Goingsnake was among the 700 Cherokee warriors who fought with General Andrew Jackson in 1814 against the Creeks in the Battle of Horseshoe Bend.

Under the direction of General Winfield Scott, the army was responsible for the forced removals of the Cherokee known as the Trail of Tears. The initial results were so disastrous that Cherokee leaders, including Goingsnake, successfully petitioned Scott for delays and to allow self-leadership of future detachments. Goingsnake left with the first detachment under Cherokee leadership, which departed on September 28, 1838. Arriving in Indian Territory after a 4-month journey, Goingsnake built his cabin on Ward Branch Creek about 6 miles north of present-day Westville, Oklahoma.

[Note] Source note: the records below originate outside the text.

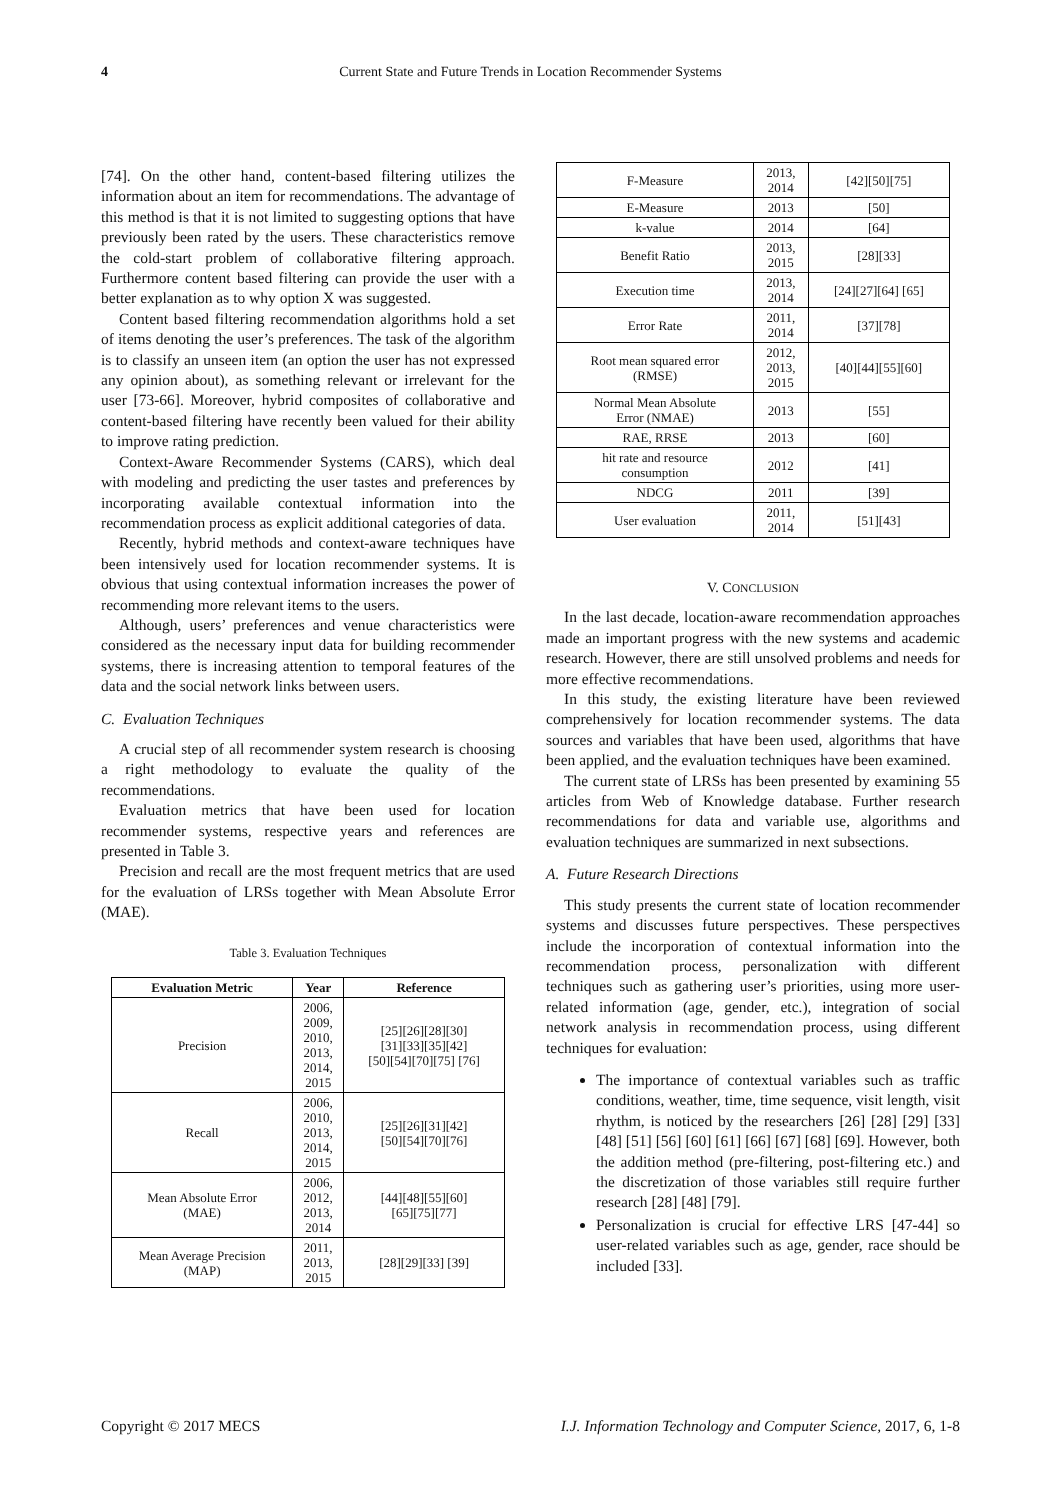4 Current State and Future Trends in Location Recommender Systems
[74]. On the other hand, content-based filtering utilizes the information about an item for recommendations. The advantage of this method is that it is not limited to suggesting options that have previously been rated by the users. These characteristics remove the cold-start problem of collaborative filtering approach. Furthermore content based filtering can provide the user with a better explanation as to why option X was suggested.
Content based filtering recommendation algorithms hold a set of items denoting the user’s preferences. The task of the algorithm is to classify an unseen item (an option the user has not expressed any opinion about), as something relevant or irrelevant for the user [73-66]. Moreover, hybrid composites of collaborative and content-based filtering have recently been valued for their ability to improve rating prediction.
Context-Aware Recommender Systems (CARS), which deal with modeling and predicting the user tastes and preferences by incorporating available contextual information into the recommendation process as explicit additional categories of data.
Recently, hybrid methods and context-aware techniques have been intensively used for location recommender systems. It is obvious that using contextual information increases the power of recommending more relevant items to the users.
Although, users’ preferences and venue characteristics were considered as the necessary input data for building recommender systems, there is increasing attention to temporal features of the data and the social network links between users.
C. Evaluation Techniques
A crucial step of all recommender system research is choosing a right methodology to evaluate the quality of the recommendations.
Evaluation metrics that have been used for location recommender systems, respective years and references are presented in Table 3.
Precision and recall are the most frequent metrics that are used for the evaluation of LRSs together with Mean Absolute Error (MAE).
Table 3. Evaluation Techniques
| Evaluation Metric | Year | Reference |
| --- | --- | --- |
| Precision | 2006, 2009, 2010, 2013, 2014, 2015 | [25][26][28][30] [31][33][35][42] [50][54][70][75] [76] |
| Recall | 2006, 2010, 2013, 2014, 2015 | [25][26][31][42] [50][54][70][76] |
| Mean Absolute Error (MAE) | 2006, 2012, 2013, 2014 | [44][48][55][60] [65][75][77] |
| Mean Average Precision (MAP) | 2011, 2013, 2015 | [28][29][33] [39] |
| F-Measure | 2013, 2014 | [42][50][75] |
| E-Measure | 2013 | [50] |
| k-value | 2014 | [64] |
| Benefit Ratio | 2013, 2015 | [28][33] |
| Execution time | 2013, 2014 | [24][27][64] [65] |
| Error Rate | 2011, 2014 | [37][78] |
| Root mean squared error (RMSE) | 2012, 2013, 2015 | [40][44][55][60] |
| Normal Mean Absolute Error (NMAE) | 2013 | [55] |
| RAE, RRSE | 2013 | [60] |
| hit rate and resource consumption | 2012 | [41] |
| NDCG | 2011 | [39] |
| User evaluation | 2011, 2014 | [51][43] |
V. CONCLUSION
In the last decade, location-aware recommendation approaches made an important progress with the new systems and academic research. However, there are still unsolved problems and needs for more effective recommendations.
In this study, the existing literature have been reviewed comprehensively for location recommender systems. The data sources and variables that have been used, algorithms that have been applied, and the evaluation techniques have been examined.
The current state of LRSs has been presented by examining 55 articles from Web of Knowledge database. Further research recommendations for data and variable use, algorithms and evaluation techniques are summarized in next subsections.
A. Future Research Directions
This study presents the current state of location recommender systems and discusses future perspectives. These perspectives include the incorporation of contextual information into the recommendation process, personalization with different techniques such as gathering user’s priorities, using more user-related information (age, gender, etc.), integration of social network analysis in recommendation process, using different techniques for evaluation:
The importance of contextual variables such as traffic conditions, weather, time, time sequence, visit length, visit rhythm, is noticed by the researchers [26] [28] [29] [33] [48] [51] [56] [60] [61] [66] [67] [68] [69]. However, both the addition method (pre-filtering, post-filtering etc.) and the discretization of those variables still require further research [28] [48] [79].
Personalization is crucial for effective LRS [47-44] so user-related variables such as age, gender, race should be included [33].
Copyright © 2017 MECS I.J. Information Technology and Computer Science, 2017, 6, 1-8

Goingsnake's last recorded political service was participation in the general convention between the eastern and western Cherokee at Tahlequah, Indian Territory on July 12, 1839. He was 81 years old at that time. Shortly thereafter, Goingsnake stepped down and a new speaker was elected.

== Recorded events ==
William Shorey Coodey, a Cherokee who was present at one of the departures on the Trail of Tears, wrote to a friend describing what he saw: "At length the word was given to move on. I glanced along the line and the form of Goingsnake, an aged and respected chief whose head eighty summers had whitened, mounted his favorite pony, passed before me and led the way in silence. At this very moment a low sound of distant thunder fell upon my ears. The sun was unclouded, and no rain fell. I almost thought it a voice of Divine indignation for the wrongs done my poor and unhappy countrymen, driven by brutal power from all they loved and cherished in the lands of their fathers to gratify the cravings of avarice."

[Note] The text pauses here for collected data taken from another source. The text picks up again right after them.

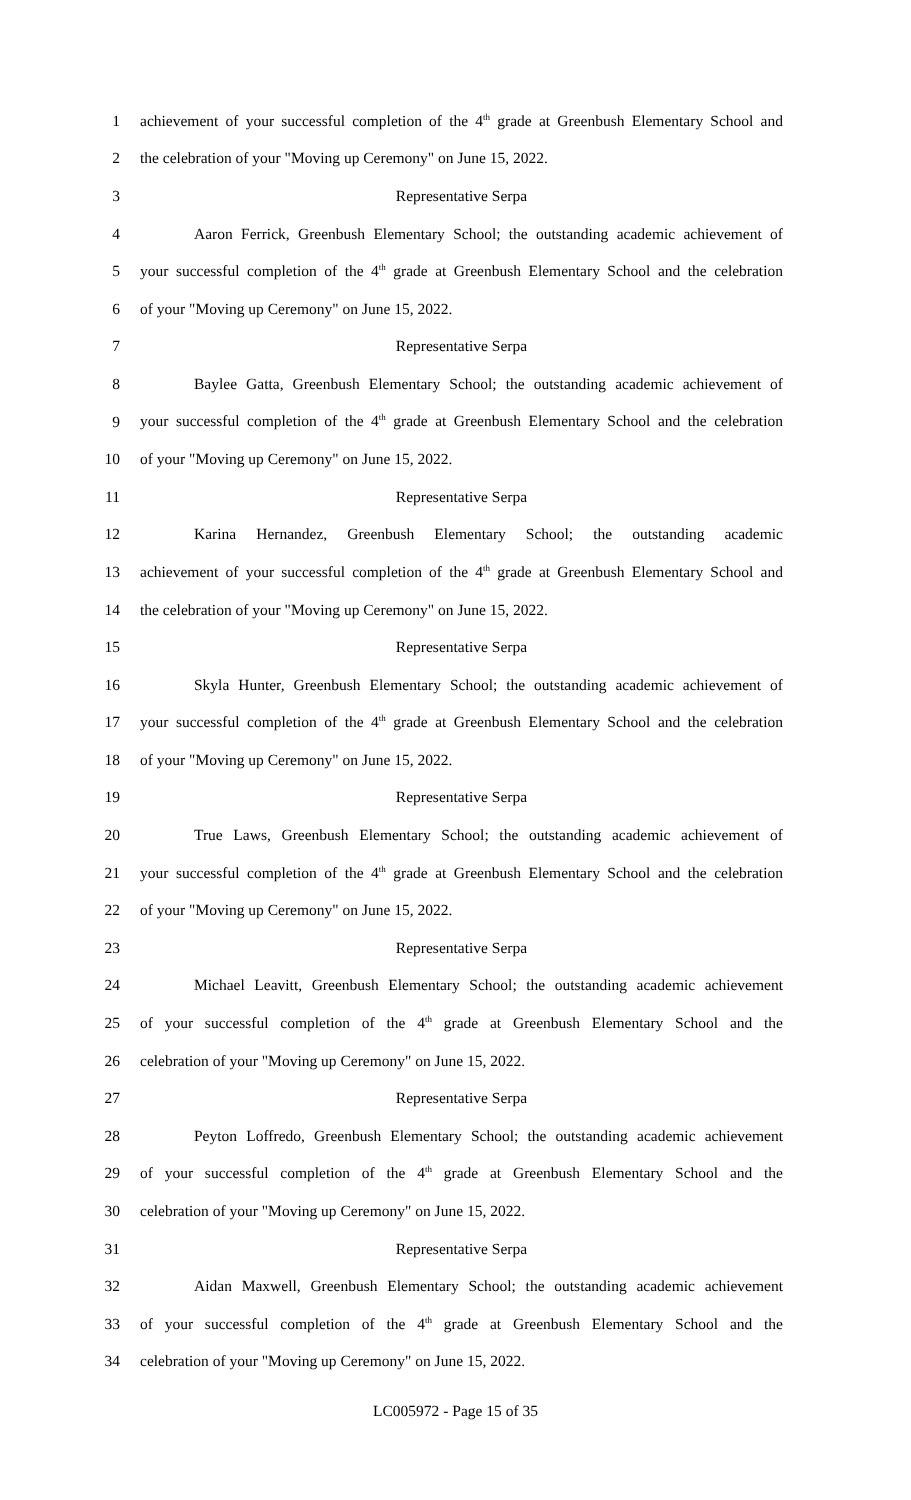1 achievement of your successful completion of the 4<sup>th</sup> grade at Greenbush Elementary School and
2 the celebration of your "Moving up Ceremony" on June 15, 2022.
3 Representative Serpa
4 Aaron Ferrick, Greenbush Elementary School; the outstanding academic achievement of
5 your successful completion of the 4<sup>th</sup> grade at Greenbush Elementary School and the celebration
6 of your "Moving up Ceremony" on June 15, 2022.
7 Representative Serpa
8 Baylee Gatta, Greenbush Elementary School; the outstanding academic achievement of
9 your successful completion of the 4<sup>th</sup> grade at Greenbush Elementary School and the celebration
10 of your "Moving up Ceremony" on June 15, 2022.
11 Representative Serpa
12 Karina Hernandez, Greenbush Elementary School; the outstanding academic
13 achievement of your successful completion of the 4<sup>th</sup> grade at Greenbush Elementary School and
14 the celebration of your "Moving up Ceremony" on June 15, 2022.
15 Representative Serpa
16 Skyla Hunter, Greenbush Elementary School; the outstanding academic achievement of
17 your successful completion of the 4<sup>th</sup> grade at Greenbush Elementary School and the celebration
18 of your "Moving up Ceremony" on June 15, 2022.
19 Representative Serpa
20 True Laws, Greenbush Elementary School; the outstanding academic achievement of
21 your successful completion of the 4<sup>th</sup> grade at Greenbush Elementary School and the celebration
22 of your "Moving up Ceremony" on June 15, 2022.
23 Representative Serpa
24 Michael Leavitt, Greenbush Elementary School; the outstanding academic achievement
25 of your successful completion of the 4<sup>th</sup> grade at Greenbush Elementary School and the
26 celebration of your "Moving up Ceremony" on June 15, 2022.
27 Representative Serpa
28 Peyton Loffredo, Greenbush Elementary School; the outstanding academic achievement
29 of your successful completion of the 4<sup>th</sup> grade at Greenbush Elementary School and the
30 celebration of your "Moving up Ceremony" on June 15, 2022.
31 Representative Serpa
32 Aidan Maxwell, Greenbush Elementary School; the outstanding academic achievement
33 of your successful completion of the 4<sup>th</sup> grade at Greenbush Elementary School and the
34 celebration of your "Moving up Ceremony" on June 15, 2022.
LC005972 - Page 15 of 35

In a petition presented to Congress and President Jackson, John Ross expressed the inadequacy of the government agent's arrangements for the July 1835 Cherokee Council meeting at Running Waters (current-day Rome, Georgia). Representatives had to sleep on the ground in close proximity to their hobbled horses. To indicate how poor the conditions were, Ross said that Goingsnake's horse got loose and stepped on his head while he slept. Although his injuries were initially thought to be serious, Goingsnake eventually recovered sufficiently to continue the meeting.

== Death and honors ==
Goingsnake died shortly after his arrival in the Indian Territory. He was buried near his cabin, and the grave site was later marked with a tombstone bearing the inscription: "Chief Goingsnake, Famous Cherokee Orator, Born 1758".

When the western Cherokee Nation established districts in 1840, the Goingsnake District (now part of Adair County, Oklahoma) was named in his honor. A street in Tahlequah, Oklahoma, the capital of the Cherokee Nation, was also named after him.